And it’s the same thing for the singing; everyone knows that Shelby Lynne can sing the shit out of a song, but listen to the way she undersings the shit out of this one and know what subtlety is. (I hope Glen Ballard gets a promo copy — nothing against ol’ Glen, really, but this is the way we live now.) And listen to the way the song ebbs and flows, back and forth between its stated subject matter, regretting leaving a message for a formerly- and still-loved one, and its subtext: that this is the way the world is, that all human endeavor boils down to missed messages and regret, but that you just have to deal with that, time’s a-wastin’, can’t go erase your mistakes, can’t go back. This is songwriting exploding out on three or four different levels at once, combining with canny production and skillful guitar playing and one of the most beautiful voices that any of the deities have put on our planet this time around.

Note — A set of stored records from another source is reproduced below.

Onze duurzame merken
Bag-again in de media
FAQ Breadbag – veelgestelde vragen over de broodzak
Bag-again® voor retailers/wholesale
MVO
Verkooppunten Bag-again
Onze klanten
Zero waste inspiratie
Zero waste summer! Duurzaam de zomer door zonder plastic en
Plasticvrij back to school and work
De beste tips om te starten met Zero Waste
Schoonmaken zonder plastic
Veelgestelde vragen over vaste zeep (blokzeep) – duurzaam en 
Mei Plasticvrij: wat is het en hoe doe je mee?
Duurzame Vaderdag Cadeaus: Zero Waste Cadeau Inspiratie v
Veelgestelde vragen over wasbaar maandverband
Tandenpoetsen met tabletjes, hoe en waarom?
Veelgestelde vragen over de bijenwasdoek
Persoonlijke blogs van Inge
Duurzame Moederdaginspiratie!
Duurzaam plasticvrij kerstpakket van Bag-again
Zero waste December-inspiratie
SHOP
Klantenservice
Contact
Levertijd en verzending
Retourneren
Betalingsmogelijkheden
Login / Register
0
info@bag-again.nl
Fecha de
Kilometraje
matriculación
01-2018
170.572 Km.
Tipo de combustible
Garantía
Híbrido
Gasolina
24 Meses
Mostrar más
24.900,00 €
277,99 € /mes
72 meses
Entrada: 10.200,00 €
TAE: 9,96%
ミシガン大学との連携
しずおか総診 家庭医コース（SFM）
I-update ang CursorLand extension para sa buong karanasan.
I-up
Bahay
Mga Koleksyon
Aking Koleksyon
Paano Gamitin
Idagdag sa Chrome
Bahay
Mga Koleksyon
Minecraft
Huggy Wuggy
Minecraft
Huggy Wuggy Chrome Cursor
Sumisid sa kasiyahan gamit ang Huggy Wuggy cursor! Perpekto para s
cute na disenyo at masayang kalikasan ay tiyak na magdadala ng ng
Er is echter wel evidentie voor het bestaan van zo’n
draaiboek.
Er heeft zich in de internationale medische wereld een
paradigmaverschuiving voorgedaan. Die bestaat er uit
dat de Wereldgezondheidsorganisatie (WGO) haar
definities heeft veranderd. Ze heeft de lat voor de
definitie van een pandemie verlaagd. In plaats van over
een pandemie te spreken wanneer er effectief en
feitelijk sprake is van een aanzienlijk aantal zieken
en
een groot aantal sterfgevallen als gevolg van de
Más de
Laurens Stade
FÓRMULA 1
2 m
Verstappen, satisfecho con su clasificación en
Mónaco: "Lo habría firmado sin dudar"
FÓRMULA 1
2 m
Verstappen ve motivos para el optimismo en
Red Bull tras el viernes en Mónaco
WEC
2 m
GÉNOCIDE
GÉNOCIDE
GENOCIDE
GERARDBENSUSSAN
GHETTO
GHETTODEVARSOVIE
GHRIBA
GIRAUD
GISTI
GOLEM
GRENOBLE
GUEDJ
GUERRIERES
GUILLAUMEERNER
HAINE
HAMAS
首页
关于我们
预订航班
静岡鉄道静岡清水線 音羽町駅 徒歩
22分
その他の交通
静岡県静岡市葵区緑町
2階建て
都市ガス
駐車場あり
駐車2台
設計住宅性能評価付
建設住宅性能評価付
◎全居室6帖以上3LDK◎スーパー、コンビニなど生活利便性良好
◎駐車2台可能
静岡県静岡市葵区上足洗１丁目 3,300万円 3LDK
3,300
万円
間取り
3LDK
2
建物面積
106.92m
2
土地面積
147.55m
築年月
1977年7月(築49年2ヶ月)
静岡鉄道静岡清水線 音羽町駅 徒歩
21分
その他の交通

And, damn, am I going to spend my entire review on one freakin’ song? Well, apparently I am. But it’s kind of on purpose, because I want you to discover this record for yourself. I want the gospel harmonies on “10 Rocks” to hit you as hard as they hit me (and the reference to Allison, and the haunting Romantic-era lyrics); I want you to hear the bitterness on the blues of “Evil Man” and the olde-tyme jass of “Buttons and Beaus” without them being overly-described by over-enthusiastic reviewers, because hearing “Your momma’s a whore / Your daddy’s dead” for the first time on the latter will make you afraid to mess with Shelby Lynne forever; I want the whole thing to wash over you without a lot of hyperbole.

Not because this record doesn’t deserve it, not because songs like “If I Were Smart” and “I’m Alive” (moody Broadway-pop and rootsy rock, respectively) can’t take it — but because you deserve the thrill of discovery of this record. What happens at exactly 0:39 of the rollicking “Gonna Be Better” should make you hop around your world the way it made me, and you’ll do it again at the 1:09 mark when she pulls the next card out of her sleeve. And I would love to be there when you realize just what exactly transpires on “Lonesome,” when that grin splits your head in half and your eyes roll up in your head when you howl along to that chorus. . . .

But I’ll spoil it if I say any more. So I won’t say any more, except to say that this is exactly 40 minutes of transcendent music by someone who we always knew was one of the best singers and songwriters on the scene, but someone who we were afraid was never going to make the music she should be making. Well, she’s done it, she did it, she dealt with the demons she needed to deal with, and she poured the rest into these death-defying songs, she fucking well did it.